**Task to carry out:** Rewrite all of the material below, renaming every "common name" to "vernacular name" and leaving everything else unchanged.

Stored entries from a collection:

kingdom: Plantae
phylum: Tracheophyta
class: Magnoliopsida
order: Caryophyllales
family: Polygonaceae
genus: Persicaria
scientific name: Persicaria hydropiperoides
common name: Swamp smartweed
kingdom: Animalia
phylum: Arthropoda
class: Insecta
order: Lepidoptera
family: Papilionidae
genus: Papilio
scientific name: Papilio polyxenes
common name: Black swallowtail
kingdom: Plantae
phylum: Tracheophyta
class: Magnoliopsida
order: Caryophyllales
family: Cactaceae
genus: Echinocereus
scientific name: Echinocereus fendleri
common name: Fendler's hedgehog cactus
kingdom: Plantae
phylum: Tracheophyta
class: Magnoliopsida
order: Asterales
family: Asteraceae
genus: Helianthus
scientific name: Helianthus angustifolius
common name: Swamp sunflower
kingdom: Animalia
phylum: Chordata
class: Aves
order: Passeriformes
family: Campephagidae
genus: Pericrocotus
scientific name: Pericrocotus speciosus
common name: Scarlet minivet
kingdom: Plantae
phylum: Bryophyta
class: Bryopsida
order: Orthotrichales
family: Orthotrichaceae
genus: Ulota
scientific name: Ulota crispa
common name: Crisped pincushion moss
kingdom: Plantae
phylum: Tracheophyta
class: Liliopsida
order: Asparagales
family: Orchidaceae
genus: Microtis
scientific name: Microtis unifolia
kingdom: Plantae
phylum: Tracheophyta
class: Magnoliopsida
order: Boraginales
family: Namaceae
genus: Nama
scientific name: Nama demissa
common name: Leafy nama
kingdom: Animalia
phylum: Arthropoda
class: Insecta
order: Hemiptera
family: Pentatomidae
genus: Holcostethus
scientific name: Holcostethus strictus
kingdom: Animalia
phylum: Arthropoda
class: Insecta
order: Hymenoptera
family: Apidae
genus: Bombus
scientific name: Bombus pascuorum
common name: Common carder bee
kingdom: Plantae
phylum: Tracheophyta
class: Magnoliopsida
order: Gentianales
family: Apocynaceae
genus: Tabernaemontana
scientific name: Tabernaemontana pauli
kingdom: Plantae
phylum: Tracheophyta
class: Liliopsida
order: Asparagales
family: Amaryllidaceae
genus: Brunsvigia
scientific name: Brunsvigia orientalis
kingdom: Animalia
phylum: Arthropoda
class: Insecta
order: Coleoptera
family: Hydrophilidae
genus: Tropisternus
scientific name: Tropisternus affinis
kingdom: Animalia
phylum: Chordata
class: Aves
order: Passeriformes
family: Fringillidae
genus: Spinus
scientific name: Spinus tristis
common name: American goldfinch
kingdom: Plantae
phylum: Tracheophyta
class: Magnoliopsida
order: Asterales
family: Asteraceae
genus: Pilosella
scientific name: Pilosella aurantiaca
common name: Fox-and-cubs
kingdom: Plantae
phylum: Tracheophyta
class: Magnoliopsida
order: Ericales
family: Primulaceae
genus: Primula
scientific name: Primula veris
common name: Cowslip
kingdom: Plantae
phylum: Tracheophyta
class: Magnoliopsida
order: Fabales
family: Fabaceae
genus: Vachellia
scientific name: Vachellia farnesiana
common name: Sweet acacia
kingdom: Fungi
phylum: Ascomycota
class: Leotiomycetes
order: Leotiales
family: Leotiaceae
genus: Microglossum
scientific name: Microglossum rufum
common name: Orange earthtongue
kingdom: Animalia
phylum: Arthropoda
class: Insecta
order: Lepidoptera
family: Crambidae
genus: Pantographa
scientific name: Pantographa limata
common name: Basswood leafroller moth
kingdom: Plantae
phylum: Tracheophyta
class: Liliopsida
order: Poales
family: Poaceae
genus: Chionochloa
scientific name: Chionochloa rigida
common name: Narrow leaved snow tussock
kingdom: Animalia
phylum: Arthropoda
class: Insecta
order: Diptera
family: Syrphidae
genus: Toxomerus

**Completed task:**
kingdom: Plantae
phylum: Tracheophyta
class: Magnoliopsida
order: Caryophyllales
family: Polygonaceae
genus: Persicaria
scientific name: Persicaria hydropiperoides
vernacular name: Swamp smartweed
kingdom: Animalia
phylum: Arthropoda
class: Insecta
order: Lepidoptera
family: Papilionidae
genus: Papilio
scientific name: Papilio polyxenes
vernacular name: Black swallowtail
kingdom: Plantae
phylum: Tracheophyta
class: Magnoliopsida
order: Caryophyllales
family: Cactaceae
genus: Echinocereus
scientific name: Echinocereus fendleri
vernacular name: Fendler's hedgehog cactus
kingdom: Plantae
phylum: Tracheophyta
class: Magnoliopsida
order: Asterales
family: Asteraceae
genus: Helianthus
scientific name: Helianthus angustifolius
vernacular name: Swamp sunflower
kingdom: Animalia
phylum: Chordata
class: Aves
order: Passeriformes
family: Campephagidae
genus: Pericrocotus
scientific name: Pericrocotus speciosus
vernacular name: Scarlet minivet
kingdom: Plantae
phylum: Bryophyta
class: Bryopsida
order: Orthotrichales
family: Orthotrichaceae
genus: Ulota
scientific name: Ulota crispa
vernacular name: Crisped pincushion moss
kingdom: Plantae
phylum: Tracheophyta
class: Liliopsida
order: Asparagales
family: Orchidaceae
genus: Microtis
scientific name: Microtis unifolia
kingdom: Plantae
phylum: Tracheophyta
class: Magnoliopsida
order: Boraginales
family: Namaceae
genus: Nama
scientific name: Nama demissa
vernacular name: Leafy nama
kingdom: Animalia
phylum: Arthropoda
class: Insecta
order: Hemiptera
family: Pentatomidae
genus: Holcostethus
scientific name: Holcostethus strictus
kingdom: Animalia
phylum: Arthropoda
class: Insecta
order: Hymenoptera
family: Apidae
genus: Bombus
scientific name: Bombus pascuorum
vernacular name: Common carder bee
kingdom: Plantae
phylum: Tracheophyta
class: Magnoliopsida
order: Gentianales
family: Apocynaceae
genus: Tabernaemontana
scientific name: Tabernaemontana pauli
kingdom: Plantae
phylum: Tracheophyta
class: Liliopsida
order: Asparagales
family: Amaryllidaceae
genus: Brunsvigia
scientific name: Brunsvigia orientalis
kingdom: Animalia
phylum: Arthropoda
class: Insecta
order: Coleoptera
family: Hydrophilidae
genus: Tropisternus
scientific name: Tropisternus affinis
kingdom: Animalia
phylum: Chordata
class: Aves
order: Passeriformes
family: Fringillidae
genus: Spinus
scientific name: Spinus tristis
vernacular name: American goldfinch
kingdom: Plantae
phylum: Tracheophyta
class: Magnoliopsida
order: Asterales
family: Asteraceae
genus: Pilosella
scientific name: Pilosella aurantiaca
vernacular name: Fox-and-cubs
kingdom: Plantae
phylum: Tracheophyta
class: Magnoliopsida
order: Ericales
family: Primulaceae
genus: Primula
scientific name: Primula veris
vernacular name: Cowslip
kingdom: Plantae
phylum: Tracheophyta
class: Magnoliopsida
order: Fabales
family: Fabaceae
genus: Vachellia
scientific name: Vachellia farnesiana
vernacular name: Sweet acacia
kingdom: Fungi
phylum: Ascomycota
class: Leotiomycetes
order: Leotiales
family: Leotiaceae
genus: Microglossum
scientific name: Microglossum rufum
vernacular name: Orange earthtongue
kingdom: Animalia
phylum: Arthropoda
class: Insecta
order: Lepidoptera
family: Crambidae
genus: Pantographa
scientific name: Pantographa limata
vernacular name: Basswood leafroller moth
kingdom: Plantae
phylum: Tracheophyta
class: Liliopsida
order: Poales
family: Poaceae
genus: Chionochloa
scientific name: Chionochloa rigida
vernacular name: Narrow leaved snow tussock
kingdom: Animalia
phylum: Arthropoda
class: Insecta
order: Diptera
family: Syrphidae
genus: Toxomerus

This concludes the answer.